• Document extract
════════

Leetcode 5: Longest Palindromic Substring

Input: The input is a string 's'.

Example: s = "racecar"

Constraints:

• 1 <= s.length <= 1000

• s consists of only digits and English letters.

Output: The output should be the longest palindromic substring from the input string.

Example: "aceca"

Constraints:

• The returned substring must be the longest palindromic substring found.

Goal: To efficiently find the longest substring that is a palindrome.

Steps:

• Iterate over each character in the string as the center of the potential palindrome.

• Expand outwards from the center for both odd and even length palindromes.

• Keep track of the longest palindrome found during this process.

Goal: The function must handle strings of varying lengths up to 1000 characters.

Steps:

• The string must contain only printable characters, including letters and digits.

Assumptions:

• The input string is valid and contains at least one character.

• The palindrome may be a single character if no longer palindromes are found.

• Input: s = "bananas"

• Explanation: The longest palindromic substring is "anana" with a length of 5.

• Input: s = "civic"

• Explanation: The entire string "civic" is a palindrome, and it is the longest one.

• Input: s = "hello"

• Explanation: The longest palindromic substring is "e" with a length of 1.

Approach: A center-expansion approach can be used to identify palindromes around each character in the string.

Observations:

• We can treat each character as a potential center for a palindrome.

• Palindromes can either have odd or even lengths, so we must check both possibilities.

• Instead of checking all possible substrings, we can expand from the center, which reduces the number of comparisons needed.

Steps:

• For each character in the string, treat it as the center of a potential palindrome.

• Expand outwards while checking for palindromes in both directions (odd and even length).

• Track the longest palindrome found during the expansion process.

Empty Inputs:

• If the string is empty, return an empty string.

Large Inputs:

• The solution should efficiently handle strings up to the length of 1000.

Special Values:

• Strings with no palindrome longer than 1 character should return a single character.

• Strings that are themselves palindromes should return the entire string.

Constraints:

• The string only contains printable characters.

════════

• Exercise
Pick up the write-up on the longest palindromic substring problem after its final line and carry it on.

• Limb landmark coordinates
════════

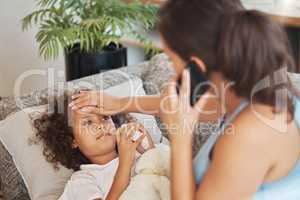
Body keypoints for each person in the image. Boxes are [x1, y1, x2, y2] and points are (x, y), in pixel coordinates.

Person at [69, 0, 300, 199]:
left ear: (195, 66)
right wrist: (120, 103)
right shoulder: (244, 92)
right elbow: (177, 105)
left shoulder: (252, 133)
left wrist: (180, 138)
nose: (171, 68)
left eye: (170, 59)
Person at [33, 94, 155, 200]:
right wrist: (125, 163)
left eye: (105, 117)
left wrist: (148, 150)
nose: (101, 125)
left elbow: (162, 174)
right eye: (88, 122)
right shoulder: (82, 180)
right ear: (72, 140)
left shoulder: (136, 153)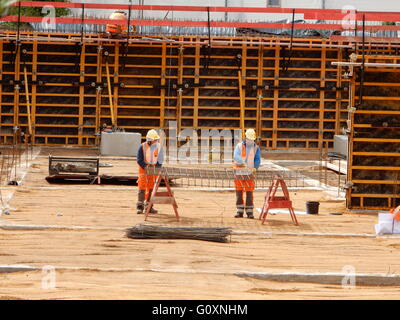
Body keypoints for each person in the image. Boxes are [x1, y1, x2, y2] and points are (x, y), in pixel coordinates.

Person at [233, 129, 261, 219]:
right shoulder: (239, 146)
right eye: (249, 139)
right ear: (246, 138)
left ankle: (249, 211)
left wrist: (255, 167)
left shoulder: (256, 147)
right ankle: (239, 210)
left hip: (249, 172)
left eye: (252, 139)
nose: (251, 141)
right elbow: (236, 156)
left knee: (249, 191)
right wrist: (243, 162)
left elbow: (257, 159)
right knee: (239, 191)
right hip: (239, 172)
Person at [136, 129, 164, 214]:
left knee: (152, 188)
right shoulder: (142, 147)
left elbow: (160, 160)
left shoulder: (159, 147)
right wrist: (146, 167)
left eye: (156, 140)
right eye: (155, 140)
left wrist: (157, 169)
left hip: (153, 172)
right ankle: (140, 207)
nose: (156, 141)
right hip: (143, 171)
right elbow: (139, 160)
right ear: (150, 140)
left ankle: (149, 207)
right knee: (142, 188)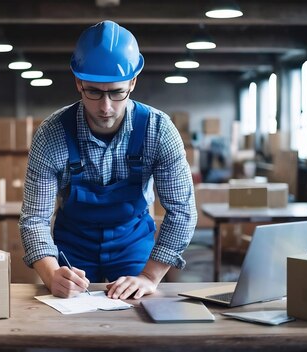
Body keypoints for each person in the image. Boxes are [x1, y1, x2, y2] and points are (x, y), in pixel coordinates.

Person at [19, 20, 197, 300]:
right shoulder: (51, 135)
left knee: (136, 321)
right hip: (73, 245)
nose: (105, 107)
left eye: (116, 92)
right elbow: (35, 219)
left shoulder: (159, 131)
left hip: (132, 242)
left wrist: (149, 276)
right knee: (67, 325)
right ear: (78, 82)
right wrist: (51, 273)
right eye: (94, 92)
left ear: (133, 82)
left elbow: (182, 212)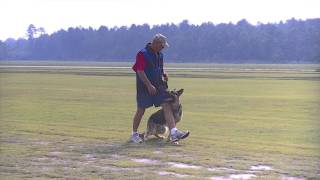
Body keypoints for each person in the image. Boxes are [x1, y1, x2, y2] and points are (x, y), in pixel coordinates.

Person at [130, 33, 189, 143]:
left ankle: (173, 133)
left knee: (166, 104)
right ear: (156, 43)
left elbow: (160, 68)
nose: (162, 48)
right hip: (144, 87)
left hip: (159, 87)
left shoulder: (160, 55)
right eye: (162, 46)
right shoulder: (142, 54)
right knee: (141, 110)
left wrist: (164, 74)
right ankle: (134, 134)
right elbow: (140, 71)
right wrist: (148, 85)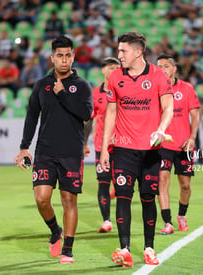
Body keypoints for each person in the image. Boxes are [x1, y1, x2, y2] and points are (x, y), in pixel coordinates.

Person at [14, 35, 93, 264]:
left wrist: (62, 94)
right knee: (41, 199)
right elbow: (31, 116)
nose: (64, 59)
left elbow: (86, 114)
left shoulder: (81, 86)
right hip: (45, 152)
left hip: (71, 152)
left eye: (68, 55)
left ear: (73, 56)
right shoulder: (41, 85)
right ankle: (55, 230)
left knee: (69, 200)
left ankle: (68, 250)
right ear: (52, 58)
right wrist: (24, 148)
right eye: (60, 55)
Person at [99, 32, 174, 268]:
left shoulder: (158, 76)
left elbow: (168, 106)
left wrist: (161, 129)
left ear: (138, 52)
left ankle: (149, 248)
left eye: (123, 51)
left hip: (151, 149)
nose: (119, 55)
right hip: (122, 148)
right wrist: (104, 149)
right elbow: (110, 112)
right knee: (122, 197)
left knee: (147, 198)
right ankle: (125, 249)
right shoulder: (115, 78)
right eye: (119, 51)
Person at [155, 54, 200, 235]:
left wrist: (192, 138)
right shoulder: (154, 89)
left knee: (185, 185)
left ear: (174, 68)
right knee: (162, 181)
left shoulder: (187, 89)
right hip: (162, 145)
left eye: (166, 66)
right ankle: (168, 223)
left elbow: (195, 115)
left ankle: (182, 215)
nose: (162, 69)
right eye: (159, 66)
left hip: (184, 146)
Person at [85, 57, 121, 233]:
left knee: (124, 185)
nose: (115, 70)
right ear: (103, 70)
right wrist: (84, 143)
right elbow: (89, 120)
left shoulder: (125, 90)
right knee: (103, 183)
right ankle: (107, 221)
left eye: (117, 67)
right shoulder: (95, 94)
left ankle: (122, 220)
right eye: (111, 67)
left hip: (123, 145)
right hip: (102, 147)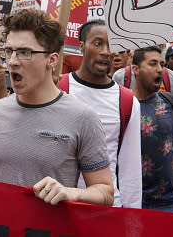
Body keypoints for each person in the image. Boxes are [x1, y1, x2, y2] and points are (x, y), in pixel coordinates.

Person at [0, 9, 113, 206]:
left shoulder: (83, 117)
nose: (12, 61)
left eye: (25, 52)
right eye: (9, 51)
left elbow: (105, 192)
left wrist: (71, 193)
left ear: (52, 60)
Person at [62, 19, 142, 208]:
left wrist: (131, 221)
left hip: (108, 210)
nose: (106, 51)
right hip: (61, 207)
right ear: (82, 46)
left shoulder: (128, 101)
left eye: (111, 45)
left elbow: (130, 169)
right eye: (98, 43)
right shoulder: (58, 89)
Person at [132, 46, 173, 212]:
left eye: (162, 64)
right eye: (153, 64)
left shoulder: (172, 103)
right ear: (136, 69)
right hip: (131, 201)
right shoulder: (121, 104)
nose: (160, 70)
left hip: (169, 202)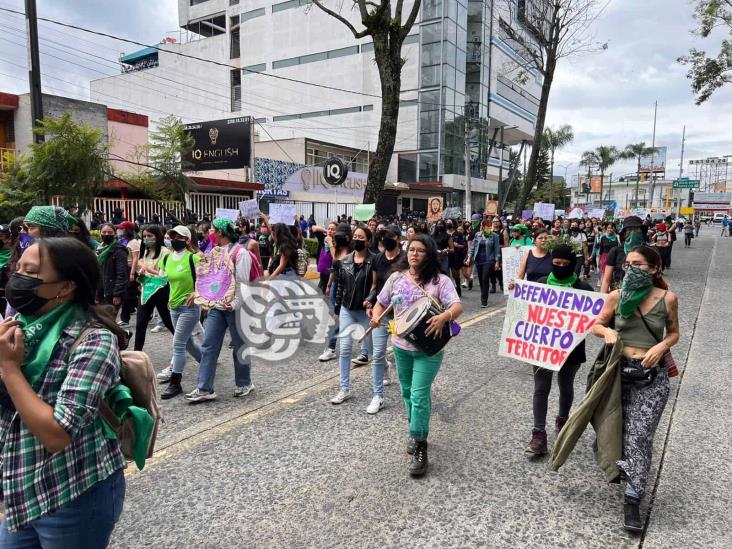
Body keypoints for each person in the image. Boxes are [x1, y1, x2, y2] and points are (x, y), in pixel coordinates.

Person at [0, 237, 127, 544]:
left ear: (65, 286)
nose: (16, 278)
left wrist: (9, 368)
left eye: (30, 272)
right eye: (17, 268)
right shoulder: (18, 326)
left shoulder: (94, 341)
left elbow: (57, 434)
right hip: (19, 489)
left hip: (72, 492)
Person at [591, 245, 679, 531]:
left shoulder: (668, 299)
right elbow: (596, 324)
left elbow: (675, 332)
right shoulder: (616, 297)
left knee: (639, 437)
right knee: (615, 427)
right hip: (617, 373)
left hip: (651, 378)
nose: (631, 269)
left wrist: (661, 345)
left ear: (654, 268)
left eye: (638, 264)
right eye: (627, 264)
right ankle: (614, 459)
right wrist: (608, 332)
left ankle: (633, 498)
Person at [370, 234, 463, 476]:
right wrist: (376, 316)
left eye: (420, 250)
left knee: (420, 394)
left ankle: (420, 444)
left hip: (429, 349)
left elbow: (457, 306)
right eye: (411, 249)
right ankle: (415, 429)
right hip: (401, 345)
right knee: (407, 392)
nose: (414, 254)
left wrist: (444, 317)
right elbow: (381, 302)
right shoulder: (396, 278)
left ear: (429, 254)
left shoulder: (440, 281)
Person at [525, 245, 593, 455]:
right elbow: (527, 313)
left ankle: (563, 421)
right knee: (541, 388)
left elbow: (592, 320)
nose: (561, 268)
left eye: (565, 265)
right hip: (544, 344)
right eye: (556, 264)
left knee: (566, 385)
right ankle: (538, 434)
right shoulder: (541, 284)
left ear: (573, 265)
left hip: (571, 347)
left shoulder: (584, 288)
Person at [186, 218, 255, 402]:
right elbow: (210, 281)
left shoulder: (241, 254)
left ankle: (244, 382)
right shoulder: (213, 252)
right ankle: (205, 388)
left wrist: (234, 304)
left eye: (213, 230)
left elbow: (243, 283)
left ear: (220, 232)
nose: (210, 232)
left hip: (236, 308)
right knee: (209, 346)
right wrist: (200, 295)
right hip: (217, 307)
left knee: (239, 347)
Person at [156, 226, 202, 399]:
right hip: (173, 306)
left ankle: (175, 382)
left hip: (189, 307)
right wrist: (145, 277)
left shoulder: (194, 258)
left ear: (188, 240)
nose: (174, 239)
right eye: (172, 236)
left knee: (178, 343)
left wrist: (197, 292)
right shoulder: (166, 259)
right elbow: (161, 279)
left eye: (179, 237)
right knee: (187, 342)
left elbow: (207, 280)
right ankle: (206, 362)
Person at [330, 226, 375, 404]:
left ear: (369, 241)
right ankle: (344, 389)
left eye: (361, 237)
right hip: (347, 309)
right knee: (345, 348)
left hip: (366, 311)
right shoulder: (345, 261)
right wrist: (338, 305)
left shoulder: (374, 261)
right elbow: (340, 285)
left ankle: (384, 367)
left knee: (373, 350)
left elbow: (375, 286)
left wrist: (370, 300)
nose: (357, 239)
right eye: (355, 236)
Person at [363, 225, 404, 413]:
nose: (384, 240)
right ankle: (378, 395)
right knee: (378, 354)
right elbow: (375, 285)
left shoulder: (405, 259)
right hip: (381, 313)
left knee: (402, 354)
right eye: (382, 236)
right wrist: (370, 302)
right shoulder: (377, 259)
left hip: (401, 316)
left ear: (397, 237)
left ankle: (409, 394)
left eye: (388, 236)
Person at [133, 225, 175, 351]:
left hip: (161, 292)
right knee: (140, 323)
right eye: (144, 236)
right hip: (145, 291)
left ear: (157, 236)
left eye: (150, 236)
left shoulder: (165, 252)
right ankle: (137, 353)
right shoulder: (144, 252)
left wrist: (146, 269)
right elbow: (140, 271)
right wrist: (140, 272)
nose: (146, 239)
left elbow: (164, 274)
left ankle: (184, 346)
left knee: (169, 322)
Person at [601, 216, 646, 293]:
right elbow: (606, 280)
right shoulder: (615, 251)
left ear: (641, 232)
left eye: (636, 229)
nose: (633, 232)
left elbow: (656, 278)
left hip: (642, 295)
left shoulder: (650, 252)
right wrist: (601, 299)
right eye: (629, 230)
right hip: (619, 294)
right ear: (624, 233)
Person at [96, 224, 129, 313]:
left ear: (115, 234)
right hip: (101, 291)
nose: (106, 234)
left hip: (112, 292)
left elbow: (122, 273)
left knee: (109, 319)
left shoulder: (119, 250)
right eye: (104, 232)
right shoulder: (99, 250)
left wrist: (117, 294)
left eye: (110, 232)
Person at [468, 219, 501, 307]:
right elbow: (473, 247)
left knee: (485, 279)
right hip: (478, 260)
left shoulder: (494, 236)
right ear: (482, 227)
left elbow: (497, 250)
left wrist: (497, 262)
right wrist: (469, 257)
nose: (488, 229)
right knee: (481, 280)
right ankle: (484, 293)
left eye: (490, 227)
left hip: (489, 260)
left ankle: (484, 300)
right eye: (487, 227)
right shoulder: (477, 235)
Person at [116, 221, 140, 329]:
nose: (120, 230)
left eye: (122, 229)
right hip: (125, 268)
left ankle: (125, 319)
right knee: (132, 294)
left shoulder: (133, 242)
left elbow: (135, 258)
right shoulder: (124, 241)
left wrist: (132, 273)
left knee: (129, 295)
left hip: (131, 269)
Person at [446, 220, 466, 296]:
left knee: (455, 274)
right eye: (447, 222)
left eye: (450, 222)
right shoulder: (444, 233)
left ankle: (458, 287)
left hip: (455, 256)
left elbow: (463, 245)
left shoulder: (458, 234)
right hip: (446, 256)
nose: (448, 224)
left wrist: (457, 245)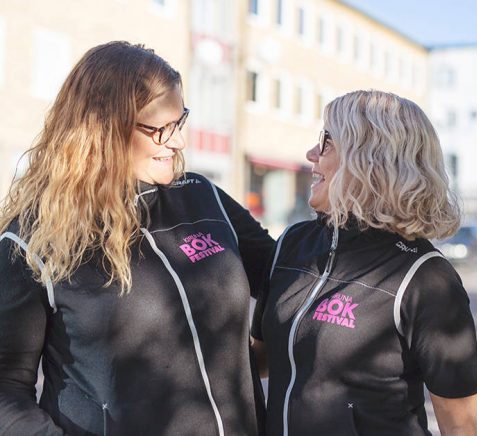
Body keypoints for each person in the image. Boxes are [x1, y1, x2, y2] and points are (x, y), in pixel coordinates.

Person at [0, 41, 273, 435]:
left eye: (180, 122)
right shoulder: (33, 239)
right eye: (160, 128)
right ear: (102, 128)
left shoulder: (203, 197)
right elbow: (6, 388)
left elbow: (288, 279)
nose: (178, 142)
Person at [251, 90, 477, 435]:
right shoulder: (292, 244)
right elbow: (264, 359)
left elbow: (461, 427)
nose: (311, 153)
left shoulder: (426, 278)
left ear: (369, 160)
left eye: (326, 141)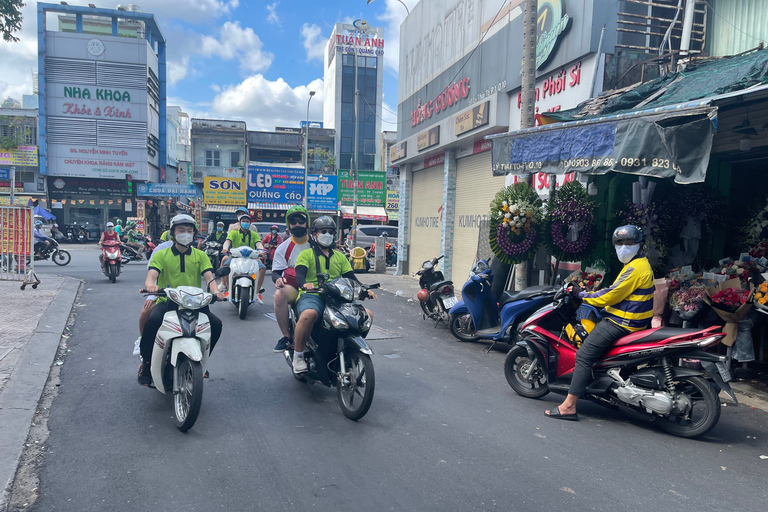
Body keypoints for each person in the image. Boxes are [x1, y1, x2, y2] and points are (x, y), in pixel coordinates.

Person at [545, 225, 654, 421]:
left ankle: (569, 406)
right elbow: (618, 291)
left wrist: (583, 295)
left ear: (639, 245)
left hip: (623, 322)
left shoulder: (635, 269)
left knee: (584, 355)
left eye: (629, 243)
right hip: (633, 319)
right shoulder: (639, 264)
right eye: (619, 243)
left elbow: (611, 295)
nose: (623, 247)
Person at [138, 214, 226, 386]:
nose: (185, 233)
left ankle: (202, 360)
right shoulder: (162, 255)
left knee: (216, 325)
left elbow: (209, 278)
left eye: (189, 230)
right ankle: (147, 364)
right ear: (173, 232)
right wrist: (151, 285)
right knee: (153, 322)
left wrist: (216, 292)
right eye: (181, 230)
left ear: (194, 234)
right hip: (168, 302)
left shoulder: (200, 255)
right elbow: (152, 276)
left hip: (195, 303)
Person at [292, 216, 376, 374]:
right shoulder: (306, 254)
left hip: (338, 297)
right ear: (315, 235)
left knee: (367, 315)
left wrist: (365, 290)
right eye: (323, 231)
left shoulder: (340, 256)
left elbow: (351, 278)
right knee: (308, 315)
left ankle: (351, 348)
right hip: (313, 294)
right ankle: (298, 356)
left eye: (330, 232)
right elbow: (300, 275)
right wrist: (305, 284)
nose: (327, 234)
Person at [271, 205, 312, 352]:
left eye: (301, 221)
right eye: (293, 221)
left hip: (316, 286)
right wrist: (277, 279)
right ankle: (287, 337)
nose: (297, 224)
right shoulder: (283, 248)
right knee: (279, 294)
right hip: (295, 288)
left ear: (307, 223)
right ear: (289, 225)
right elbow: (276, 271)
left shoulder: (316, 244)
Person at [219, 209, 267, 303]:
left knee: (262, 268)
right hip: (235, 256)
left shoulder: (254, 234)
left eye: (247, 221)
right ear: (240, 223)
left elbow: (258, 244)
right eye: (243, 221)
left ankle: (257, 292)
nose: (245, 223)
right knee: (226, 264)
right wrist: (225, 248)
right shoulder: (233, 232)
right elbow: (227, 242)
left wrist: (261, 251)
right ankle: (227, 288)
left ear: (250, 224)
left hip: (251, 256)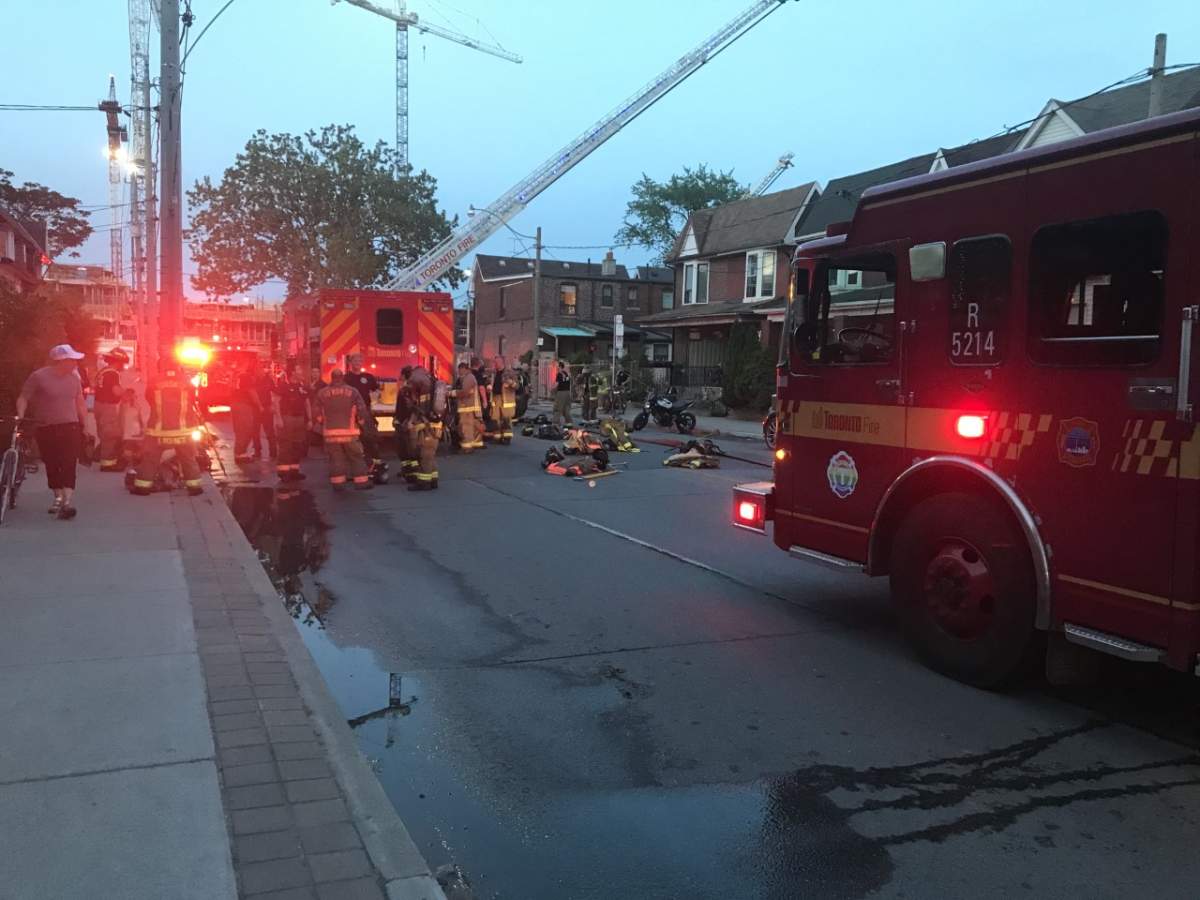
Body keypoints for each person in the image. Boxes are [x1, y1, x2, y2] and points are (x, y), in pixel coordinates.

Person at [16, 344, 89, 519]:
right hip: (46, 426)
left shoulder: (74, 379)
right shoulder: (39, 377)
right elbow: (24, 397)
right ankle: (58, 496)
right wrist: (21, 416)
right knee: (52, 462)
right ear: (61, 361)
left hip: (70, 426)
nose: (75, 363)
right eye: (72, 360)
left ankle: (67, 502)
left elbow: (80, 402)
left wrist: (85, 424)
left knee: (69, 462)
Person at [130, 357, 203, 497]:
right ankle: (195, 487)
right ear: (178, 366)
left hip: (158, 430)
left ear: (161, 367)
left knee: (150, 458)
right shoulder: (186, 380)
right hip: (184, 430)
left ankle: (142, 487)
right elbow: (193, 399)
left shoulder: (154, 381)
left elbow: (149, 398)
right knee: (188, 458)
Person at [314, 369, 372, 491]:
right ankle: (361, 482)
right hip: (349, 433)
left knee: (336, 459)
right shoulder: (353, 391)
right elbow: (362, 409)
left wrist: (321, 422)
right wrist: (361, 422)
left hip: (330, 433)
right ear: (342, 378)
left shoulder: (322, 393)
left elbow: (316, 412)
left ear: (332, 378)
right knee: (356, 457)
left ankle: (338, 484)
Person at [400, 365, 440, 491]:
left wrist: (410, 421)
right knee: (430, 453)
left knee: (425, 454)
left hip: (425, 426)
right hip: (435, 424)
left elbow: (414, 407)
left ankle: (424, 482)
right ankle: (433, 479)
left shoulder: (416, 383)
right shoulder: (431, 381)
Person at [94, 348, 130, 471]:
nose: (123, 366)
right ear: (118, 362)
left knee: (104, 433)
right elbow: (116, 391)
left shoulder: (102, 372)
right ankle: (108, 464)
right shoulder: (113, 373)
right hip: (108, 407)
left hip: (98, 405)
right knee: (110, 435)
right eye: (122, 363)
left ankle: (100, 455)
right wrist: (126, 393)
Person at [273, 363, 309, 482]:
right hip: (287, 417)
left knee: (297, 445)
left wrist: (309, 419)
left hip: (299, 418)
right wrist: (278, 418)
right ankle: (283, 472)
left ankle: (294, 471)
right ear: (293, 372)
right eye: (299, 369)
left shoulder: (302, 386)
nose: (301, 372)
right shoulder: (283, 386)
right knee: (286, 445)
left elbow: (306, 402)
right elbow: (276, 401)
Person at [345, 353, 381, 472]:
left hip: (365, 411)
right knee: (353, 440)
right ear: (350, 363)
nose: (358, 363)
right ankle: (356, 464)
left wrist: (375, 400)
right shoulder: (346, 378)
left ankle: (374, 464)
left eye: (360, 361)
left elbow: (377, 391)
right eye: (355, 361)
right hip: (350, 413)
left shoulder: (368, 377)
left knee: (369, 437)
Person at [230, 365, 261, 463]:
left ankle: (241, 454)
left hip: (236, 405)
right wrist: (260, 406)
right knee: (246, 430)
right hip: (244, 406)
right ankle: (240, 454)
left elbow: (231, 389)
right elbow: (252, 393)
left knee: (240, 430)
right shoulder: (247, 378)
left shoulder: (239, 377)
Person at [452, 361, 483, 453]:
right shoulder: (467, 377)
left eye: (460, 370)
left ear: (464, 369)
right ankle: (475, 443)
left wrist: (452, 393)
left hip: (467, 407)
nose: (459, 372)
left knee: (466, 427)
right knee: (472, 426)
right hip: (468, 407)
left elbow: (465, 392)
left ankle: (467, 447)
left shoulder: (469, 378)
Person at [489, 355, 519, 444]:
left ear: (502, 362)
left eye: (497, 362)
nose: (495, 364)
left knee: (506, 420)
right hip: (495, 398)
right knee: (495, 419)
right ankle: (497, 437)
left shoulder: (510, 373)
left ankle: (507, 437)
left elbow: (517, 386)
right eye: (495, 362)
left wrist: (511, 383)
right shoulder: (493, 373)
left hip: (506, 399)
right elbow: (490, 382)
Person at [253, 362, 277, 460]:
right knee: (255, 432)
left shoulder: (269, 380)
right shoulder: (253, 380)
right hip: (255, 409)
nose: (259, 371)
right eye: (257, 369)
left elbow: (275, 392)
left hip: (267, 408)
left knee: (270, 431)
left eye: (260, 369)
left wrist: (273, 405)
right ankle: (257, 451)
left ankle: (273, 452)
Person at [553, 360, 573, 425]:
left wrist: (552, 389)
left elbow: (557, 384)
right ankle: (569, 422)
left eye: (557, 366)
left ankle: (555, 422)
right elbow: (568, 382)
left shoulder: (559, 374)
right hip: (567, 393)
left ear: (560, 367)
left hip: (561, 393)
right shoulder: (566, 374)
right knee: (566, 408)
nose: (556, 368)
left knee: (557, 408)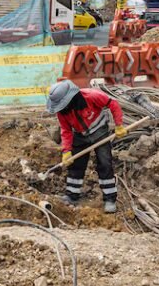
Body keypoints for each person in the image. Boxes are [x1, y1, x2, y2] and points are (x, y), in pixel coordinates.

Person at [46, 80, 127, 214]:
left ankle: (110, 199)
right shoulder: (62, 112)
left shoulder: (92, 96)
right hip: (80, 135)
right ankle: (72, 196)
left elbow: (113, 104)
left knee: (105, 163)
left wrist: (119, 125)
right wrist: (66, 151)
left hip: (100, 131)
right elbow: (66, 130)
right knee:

════════

• Output for this task
int lo, len;
string longestPalindrome(string s) {
    len = 0;
    
    for(int i = 0; i < s.size(); i++) {
        pal(s, i, i);
        pal(s, i, i + 1);
    }
    return s.substr(lo, len);
}

void pal(string &s, int i, int j) {
    while(i >= 0 && j <= s.size() && s[i] == s[j]) {
        i--;
        j++;
    }
    if(len < j - i - 1) {
        lo = i + 1;
        len = j - i - 1;
    }
}

1 : Variable Initialization

int lo, len;

Declare and initialize variables `lo` and `len` to store the starting index and length of the longest palindrome found so far.

2 : Function Declaration

string longestPalindrome(string s) {

Declare the `longestPalindrome` function, which takes a string `s` as input and returns the longest palindromic substring.

3 : Initialization

    len = 0;

Initialize `len` to 0, as we haven't found a palindrome yet.

4 : Loop Iteration

    for(int i = 0; i < s.size(); i++) {

Iterate over each character in the string `s`.

5 : Function Call

        pal(s, i, i);

Call the `pal` function to check for odd-length palindromes centered at index `i`.

6 : Function Call

        pal(s, i, i + 1);

Call the `pal` function to check for even-length palindromes centered between indices `i` and `i+1`.

7 : Return Value

    return s.substr(lo, len);

Return the longest palindrome substring found.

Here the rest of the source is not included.